La presentazione della statua restaurata ha visto una straordinaria partecipazione di pubblico, in cui i cittadini di Castro hanno ammirato il capolavoro e, in qualche modo, lo hanno adottato come parte integrante della loro identità; il nome antico della cittadina era infatti Castrum Minervae.

Insieme a chi scrive, oltre al Sindaco Luigi Fersini e al Vicesindaco e Assessore alla Cultura Alberto Capraro, erano presenti la Soprintendente MIC per le province di Lecce e Brindisi, Francesca Riccio; il Rettore di Unisalento, Fabio Pollice e il Direttore del Dipartimento Beni Culturali di UniSalento, Raffaele Casciaro.

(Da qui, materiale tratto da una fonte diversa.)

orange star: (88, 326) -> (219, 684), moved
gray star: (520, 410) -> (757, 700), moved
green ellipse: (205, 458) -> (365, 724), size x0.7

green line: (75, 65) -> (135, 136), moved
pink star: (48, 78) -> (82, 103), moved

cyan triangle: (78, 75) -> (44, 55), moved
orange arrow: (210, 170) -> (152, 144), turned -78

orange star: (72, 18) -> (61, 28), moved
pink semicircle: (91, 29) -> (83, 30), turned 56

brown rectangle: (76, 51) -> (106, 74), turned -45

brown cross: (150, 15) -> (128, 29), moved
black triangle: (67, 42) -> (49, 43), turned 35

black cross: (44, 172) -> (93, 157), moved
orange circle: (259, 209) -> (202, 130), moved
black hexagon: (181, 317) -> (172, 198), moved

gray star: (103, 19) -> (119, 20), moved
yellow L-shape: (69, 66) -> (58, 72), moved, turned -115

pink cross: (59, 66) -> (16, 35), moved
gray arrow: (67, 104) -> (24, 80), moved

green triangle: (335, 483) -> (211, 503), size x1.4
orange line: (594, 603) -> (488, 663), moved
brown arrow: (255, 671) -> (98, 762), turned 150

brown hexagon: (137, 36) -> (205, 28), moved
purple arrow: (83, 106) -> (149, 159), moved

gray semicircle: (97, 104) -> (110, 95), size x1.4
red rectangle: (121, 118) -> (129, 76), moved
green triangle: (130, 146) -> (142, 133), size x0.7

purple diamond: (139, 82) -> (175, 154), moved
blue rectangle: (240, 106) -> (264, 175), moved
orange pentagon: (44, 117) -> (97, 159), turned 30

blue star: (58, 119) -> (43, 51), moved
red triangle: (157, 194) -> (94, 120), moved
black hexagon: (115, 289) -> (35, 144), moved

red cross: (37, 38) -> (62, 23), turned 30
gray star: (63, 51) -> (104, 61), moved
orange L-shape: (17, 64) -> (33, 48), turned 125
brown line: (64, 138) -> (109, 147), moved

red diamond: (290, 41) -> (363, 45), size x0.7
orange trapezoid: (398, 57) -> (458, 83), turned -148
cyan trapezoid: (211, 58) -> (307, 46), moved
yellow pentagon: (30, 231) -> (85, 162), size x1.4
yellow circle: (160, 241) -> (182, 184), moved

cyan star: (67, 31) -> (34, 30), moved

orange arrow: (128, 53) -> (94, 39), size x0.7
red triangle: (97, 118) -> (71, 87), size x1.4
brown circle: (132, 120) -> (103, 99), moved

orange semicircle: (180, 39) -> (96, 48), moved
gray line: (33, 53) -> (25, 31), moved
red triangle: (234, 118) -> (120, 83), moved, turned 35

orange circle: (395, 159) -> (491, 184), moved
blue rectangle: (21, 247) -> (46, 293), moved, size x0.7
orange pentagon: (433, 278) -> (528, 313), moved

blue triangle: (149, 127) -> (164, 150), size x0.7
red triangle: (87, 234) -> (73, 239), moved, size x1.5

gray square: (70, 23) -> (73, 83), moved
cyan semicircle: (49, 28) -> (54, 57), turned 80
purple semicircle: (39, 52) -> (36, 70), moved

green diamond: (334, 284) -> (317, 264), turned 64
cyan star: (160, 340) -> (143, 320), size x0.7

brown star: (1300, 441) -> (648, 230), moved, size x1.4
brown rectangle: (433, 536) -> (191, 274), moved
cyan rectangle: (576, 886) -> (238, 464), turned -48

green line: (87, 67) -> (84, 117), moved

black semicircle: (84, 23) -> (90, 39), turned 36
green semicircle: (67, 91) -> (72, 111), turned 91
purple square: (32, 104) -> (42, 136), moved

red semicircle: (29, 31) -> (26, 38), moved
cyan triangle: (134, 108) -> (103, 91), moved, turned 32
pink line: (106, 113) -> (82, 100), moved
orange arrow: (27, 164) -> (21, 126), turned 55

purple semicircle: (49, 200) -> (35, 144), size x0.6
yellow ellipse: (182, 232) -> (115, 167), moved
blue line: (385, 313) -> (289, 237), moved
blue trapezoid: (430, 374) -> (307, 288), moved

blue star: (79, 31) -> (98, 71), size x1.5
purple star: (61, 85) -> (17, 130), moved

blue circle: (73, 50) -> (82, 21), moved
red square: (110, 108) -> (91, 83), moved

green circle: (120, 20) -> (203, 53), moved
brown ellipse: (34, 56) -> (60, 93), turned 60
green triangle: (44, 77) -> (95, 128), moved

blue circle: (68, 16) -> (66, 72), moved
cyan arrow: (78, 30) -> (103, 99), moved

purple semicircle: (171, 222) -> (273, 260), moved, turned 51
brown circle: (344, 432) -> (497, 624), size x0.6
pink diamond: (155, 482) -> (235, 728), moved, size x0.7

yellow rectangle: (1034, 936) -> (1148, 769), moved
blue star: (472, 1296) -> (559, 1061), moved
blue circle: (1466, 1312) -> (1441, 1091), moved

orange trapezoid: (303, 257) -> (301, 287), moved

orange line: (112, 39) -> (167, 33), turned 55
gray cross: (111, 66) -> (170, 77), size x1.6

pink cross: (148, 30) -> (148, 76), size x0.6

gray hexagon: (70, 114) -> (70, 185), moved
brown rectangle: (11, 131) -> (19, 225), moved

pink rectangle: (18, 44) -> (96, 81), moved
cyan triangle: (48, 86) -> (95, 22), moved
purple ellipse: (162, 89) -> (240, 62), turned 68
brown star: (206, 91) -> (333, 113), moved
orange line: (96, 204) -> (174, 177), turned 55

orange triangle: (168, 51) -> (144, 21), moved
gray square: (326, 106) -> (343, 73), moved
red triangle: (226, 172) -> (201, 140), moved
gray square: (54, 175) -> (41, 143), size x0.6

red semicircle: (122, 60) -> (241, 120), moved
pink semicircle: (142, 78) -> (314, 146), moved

Tutti hanno messo in evidenza come il restauro sia il punto conclusivo di un “piccolo miracolo italiano di cittadinanza attiva”, nell’impegno condiviso a realizzare il Bene comune: lo scavo – reso possibile dal finanziamento di Francesco De Sio Lazzari e dal club Inner Wheel Tricase-Leuca, il sostegno dell’Amministrazione Comunale e della Soprintendenza e, infine, il finanziamento dell’intervento di restauro, assicurato dalla Fondazione Banca Popolare Pugliese Giorgio Primiceri-Onlus.

Il delicato intervento di restauro è stato affidato alla ditta Domus Costruzioni dell’ing.Tommasi, che ha messo in campo la grande esperienza di Mario Catania.

Nel corso dell’intervento si è infine realizzato il rilievo laser scanner della statua, grazie ai ricercatori del CNR-ISPI e dello ISPC; quest’ultimo Istituto ha stipulato con il Comune di Castro una Convenzione per lo sviluppo di indagini con impiego di tecnologie avanzate (responsabile per il CNR, dott.ssa Maria Piera Caggia).